━━━━━ DATA EXTRACT ━━━━━
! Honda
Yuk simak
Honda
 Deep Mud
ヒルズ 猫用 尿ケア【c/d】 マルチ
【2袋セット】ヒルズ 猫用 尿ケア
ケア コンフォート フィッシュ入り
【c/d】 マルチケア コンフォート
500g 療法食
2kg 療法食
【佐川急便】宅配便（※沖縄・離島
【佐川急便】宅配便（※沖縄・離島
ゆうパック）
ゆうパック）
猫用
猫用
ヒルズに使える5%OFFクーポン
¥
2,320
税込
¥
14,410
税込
━━━━━
ACTIVITY: From the first line to the last, retype the data exactly.

EXERCISE ANSWER:
! Honda
Yuk simak
Honda
 Deep Mud
ヒルズ 猫用 尿ケア【c/d】 マルチ
【2袋セット】ヒルズ 猫用 尿ケア
ケア コンフォート フィッシュ入り
【c/d】 マルチケア コンフォート
500g 療法食
2kg 療法食
【佐川急便】宅配便（※沖縄・離島
【佐川急便】宅配便（※沖縄・離島
ゆうパック）
ゆうパック）
猫用
猫用
ヒルズに使える5%OFFクーポン
¥
2,320
税込
¥
14,410
税込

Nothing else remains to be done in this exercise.